Reproduce the following lines word for word, covering every item.

Element box annotations
__________________________________________________

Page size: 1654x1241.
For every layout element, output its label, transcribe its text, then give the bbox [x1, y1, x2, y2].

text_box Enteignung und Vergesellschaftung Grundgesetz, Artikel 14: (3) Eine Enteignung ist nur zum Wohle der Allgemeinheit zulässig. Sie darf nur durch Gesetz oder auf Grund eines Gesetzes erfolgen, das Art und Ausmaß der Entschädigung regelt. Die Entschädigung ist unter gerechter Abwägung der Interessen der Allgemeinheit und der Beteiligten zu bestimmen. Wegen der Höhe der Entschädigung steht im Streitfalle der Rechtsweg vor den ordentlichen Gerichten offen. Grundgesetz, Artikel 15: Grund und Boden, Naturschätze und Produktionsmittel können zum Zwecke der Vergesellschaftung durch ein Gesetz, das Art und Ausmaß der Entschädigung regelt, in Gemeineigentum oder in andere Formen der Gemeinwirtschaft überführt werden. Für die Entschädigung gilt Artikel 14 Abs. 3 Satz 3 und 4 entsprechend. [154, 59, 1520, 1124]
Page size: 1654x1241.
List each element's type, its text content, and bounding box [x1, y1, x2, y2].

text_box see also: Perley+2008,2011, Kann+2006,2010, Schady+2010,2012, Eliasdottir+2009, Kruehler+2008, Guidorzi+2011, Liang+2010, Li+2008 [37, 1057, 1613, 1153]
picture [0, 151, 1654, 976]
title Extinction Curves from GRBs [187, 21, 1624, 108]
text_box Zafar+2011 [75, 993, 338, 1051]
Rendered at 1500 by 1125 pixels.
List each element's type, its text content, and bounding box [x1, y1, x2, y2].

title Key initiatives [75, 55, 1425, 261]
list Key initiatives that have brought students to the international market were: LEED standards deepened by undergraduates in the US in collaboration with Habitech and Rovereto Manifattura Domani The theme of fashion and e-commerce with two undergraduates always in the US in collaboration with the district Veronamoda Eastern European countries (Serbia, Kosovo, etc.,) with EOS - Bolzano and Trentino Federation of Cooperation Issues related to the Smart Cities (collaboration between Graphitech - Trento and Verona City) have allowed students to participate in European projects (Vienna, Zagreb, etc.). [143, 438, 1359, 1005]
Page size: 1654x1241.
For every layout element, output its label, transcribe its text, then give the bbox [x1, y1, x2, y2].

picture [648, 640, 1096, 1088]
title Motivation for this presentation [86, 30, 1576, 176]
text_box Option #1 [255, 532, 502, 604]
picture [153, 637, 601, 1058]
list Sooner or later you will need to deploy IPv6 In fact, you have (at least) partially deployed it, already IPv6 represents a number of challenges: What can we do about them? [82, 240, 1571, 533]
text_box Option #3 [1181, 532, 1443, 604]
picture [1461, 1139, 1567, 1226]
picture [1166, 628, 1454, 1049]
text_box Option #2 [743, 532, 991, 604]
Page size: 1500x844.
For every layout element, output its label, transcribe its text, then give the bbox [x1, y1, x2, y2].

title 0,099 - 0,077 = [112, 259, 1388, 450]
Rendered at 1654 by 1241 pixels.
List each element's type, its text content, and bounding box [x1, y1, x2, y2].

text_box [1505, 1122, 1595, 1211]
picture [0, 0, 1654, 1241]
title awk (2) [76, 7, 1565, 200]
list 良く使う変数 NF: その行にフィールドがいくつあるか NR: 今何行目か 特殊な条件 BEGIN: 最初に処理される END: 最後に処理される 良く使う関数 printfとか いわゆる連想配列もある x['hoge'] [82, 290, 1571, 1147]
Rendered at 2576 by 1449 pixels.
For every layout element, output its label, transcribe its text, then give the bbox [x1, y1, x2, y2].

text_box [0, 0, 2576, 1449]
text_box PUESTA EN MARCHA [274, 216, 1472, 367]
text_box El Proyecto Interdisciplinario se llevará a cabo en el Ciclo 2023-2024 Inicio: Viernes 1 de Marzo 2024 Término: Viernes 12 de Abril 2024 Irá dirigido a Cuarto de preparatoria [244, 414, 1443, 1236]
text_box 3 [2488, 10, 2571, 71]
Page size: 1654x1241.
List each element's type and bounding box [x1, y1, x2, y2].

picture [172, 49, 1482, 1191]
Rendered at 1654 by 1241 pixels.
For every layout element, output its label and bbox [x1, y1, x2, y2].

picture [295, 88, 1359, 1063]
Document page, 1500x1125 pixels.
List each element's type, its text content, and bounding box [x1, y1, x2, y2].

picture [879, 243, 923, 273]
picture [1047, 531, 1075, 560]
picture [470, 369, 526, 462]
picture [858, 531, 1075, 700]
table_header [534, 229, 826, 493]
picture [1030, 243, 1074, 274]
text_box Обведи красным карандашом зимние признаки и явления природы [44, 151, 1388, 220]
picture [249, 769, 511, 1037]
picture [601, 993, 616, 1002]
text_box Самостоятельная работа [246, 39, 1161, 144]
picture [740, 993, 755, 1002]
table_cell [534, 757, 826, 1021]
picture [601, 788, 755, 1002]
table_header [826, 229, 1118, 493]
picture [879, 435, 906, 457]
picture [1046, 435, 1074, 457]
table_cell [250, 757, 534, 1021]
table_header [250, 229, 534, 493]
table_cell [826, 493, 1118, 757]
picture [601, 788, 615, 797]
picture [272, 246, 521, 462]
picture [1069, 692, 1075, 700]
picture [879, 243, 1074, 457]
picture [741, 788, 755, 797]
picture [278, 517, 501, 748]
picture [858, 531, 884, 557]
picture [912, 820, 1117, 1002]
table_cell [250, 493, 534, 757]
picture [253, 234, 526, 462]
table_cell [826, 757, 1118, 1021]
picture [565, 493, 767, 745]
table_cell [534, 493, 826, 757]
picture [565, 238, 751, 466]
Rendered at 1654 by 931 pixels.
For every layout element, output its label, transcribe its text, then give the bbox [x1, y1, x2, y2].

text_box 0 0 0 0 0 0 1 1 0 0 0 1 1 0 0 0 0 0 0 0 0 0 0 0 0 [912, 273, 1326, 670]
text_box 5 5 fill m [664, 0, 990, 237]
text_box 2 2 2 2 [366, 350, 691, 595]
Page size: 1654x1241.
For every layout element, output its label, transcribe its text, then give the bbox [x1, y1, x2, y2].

__________________________________________________

§ FINAL RESULT:
Page size: 1654x1241.
For every layout element, output its label, transcribe its text, then give the bbox [x1, y1, x2, y2].

text_box Enteignung und Vergesellschaftung Grundgesetz, Artikel 14: (3) Eine Enteignung ist nur zum Wohle der Allgemeinheit zulässig. Sie darf nur durch Gesetz oder auf Grund eines Gesetzes erfolgen, das Art und Ausmaß der Entschädigung regelt. Die Entschädigung ist unter gerechter Abwägung der Interessen der Allgemeinheit und der Beteiligten zu bestimmen. Wegen der Höhe der Entschädigung steht im Streitfalle der Rechtsweg vor den ordentlichen Gerichten offen. Grundgesetz, Artikel 15: Grund und Boden, Naturschätze und Produktionsmittel können zum Zwecke der Vergesellschaftung durch ein Gesetz, das Art und Ausmaß der Entschädigung regelt, in Gemeineigentum oder in andere Formen der Gemeinwirtschaft überführt werden. Für die Entschädigung gilt Artikel 14 Abs. 3 Satz 3 und 4 entsprechend. [154, 59, 1520, 1124]
Page size: 1654x1241.
List each element's type, its text content, and bounding box [x1, y1, x2, y2].

text_box see also: Perley+2008,2011, Kann+2006,2010, Schady+2010,2012, Eliasdottir+2009, Kruehler+2008, Guidorzi+2011, Liang+2010, Li+2008 [37, 1057, 1613, 1153]
picture [0, 151, 1654, 976]
title Extinction Curves from GRBs [187, 21, 1624, 108]
text_box Zafar+2011 [75, 993, 338, 1051]
Rendered at 1500 by 1125 pixels.
List each element's type, its text content, and bounding box [x1, y1, x2, y2].

title Key initiatives [75, 55, 1425, 261]
list Key initiatives that have brought students to the international market were: LEED standards deepened by undergraduates in the US in collaboration with Habitech and Rovereto Manifattura Domani The theme of fashion and e-commerce with two undergraduates always in the US in collaboration with the district Veronamoda Eastern European countries (Serbia, Kosovo, etc.,) with EOS - Bolzano and Trentino Federation of Cooperation Issues related to the Smart Cities (collaboration between Graphitech - Trento and Verona City) have allowed students to participate in European projects (Vienna, Zagreb, etc.). [143, 438, 1359, 1005]
Page size: 1654x1241.
For every layout element, output its label, transcribe its text, then give the bbox [x1, y1, x2, y2].

picture [648, 640, 1096, 1088]
title Motivation for this presentation [86, 30, 1576, 176]
text_box Option #1 [255, 532, 502, 604]
picture [153, 637, 601, 1058]
list Sooner or later you will need to deploy IPv6 In fact, you have (at least) partially deployed it, already IPv6 represents a number of challenges: What can we do about them? [82, 240, 1571, 533]
text_box Option #3 [1181, 532, 1443, 604]
picture [1461, 1139, 1567, 1226]
picture [1166, 628, 1454, 1049]
text_box Option #2 [743, 532, 991, 604]
Page size: 1500x844.
For every layout element, output its label, transcribe its text, then give the bbox [x1, y1, x2, y2].

title 0,099 - 0,077 = [112, 259, 1388, 450]
Rendered at 1654 by 1241 pixels.
List each element's type, its text content, and bounding box [x1, y1, x2, y2].

text_box [1505, 1122, 1595, 1211]
picture [0, 0, 1654, 1241]
title awk (2) [76, 7, 1565, 200]
list 良く使う変数 NF: その行にフィールドがいくつあるか NR: 今何行目か 特殊な条件 BEGIN: 最初に処理される END: 最後に処理される 良く使う関数 printfとか いわゆる連想配列もある x['hoge'] [82, 290, 1571, 1147]
Rendered at 2576 by 1449 pixels.
For every layout element, output its label, transcribe its text, then give the bbox [x1, y1, x2, y2].

text_box [0, 0, 2576, 1449]
text_box PUESTA EN MARCHA [274, 216, 1472, 367]
text_box El Proyecto Interdisciplinario se llevará a cabo en el Ciclo 2023-2024 Inicio: Viernes 1 de Marzo 2024 Término: Viernes 12 de Abril 2024 Irá dirigido a Cuarto de preparatoria [244, 414, 1443, 1236]
text_box 3 [2488, 10, 2571, 71]
Page size: 1654x1241.
List each element's type and bounding box [x1, y1, x2, y2].

picture [172, 49, 1482, 1191]
Rendered at 1654 by 1241 pixels.
For every layout element, output its label and bbox [x1, y1, x2, y2].

picture [295, 88, 1359, 1063]
Document page, 1500x1125 pixels.
List each element's type, its text content, and bounding box [x1, y1, x2, y2].

picture [879, 243, 923, 273]
picture [1047, 531, 1075, 560]
picture [470, 369, 526, 462]
picture [858, 531, 1075, 700]
table_header [534, 229, 826, 493]
picture [1030, 243, 1074, 274]
text_box Обведи красным карандашом зимние признаки и явления природы [44, 151, 1388, 220]
picture [249, 769, 511, 1037]
picture [601, 993, 616, 1002]
text_box Самостоятельная работа [246, 39, 1161, 144]
picture [740, 993, 755, 1002]
table_cell [534, 757, 826, 1021]
picture [601, 788, 755, 1002]
table_header [826, 229, 1118, 493]
picture [879, 435, 906, 457]
picture [1046, 435, 1074, 457]
table_cell [250, 757, 534, 1021]
table_header [250, 229, 534, 493]
table_cell [826, 493, 1118, 757]
picture [601, 788, 615, 797]
picture [272, 246, 521, 462]
picture [1069, 692, 1075, 700]
picture [879, 243, 1074, 457]
picture [741, 788, 755, 797]
picture [278, 517, 501, 748]
picture [858, 531, 884, 557]
picture [912, 820, 1117, 1002]
table_cell [250, 493, 534, 757]
picture [253, 234, 526, 462]
table_cell [826, 757, 1118, 1021]
picture [565, 493, 767, 745]
table_cell [534, 493, 826, 757]
picture [565, 238, 751, 466]
Rendered at 1654 by 931 pixels.
For every layout element, output its label, transcribe its text, then give the bbox [x1, y1, x2, y2].

text_box 0 0 0 0 0 0 1 1 0 0 0 1 1 0 0 0 0 0 0 0 0 0 0 0 0 [912, 273, 1326, 670]
text_box 5 5 fill m [664, 0, 990, 237]
text_box 2 2 2 2 [366, 350, 691, 595]
Page size: 1654x1241.
For every layout element, output its label, transcribe its text, then give the bbox [x1, y1, x2, y2].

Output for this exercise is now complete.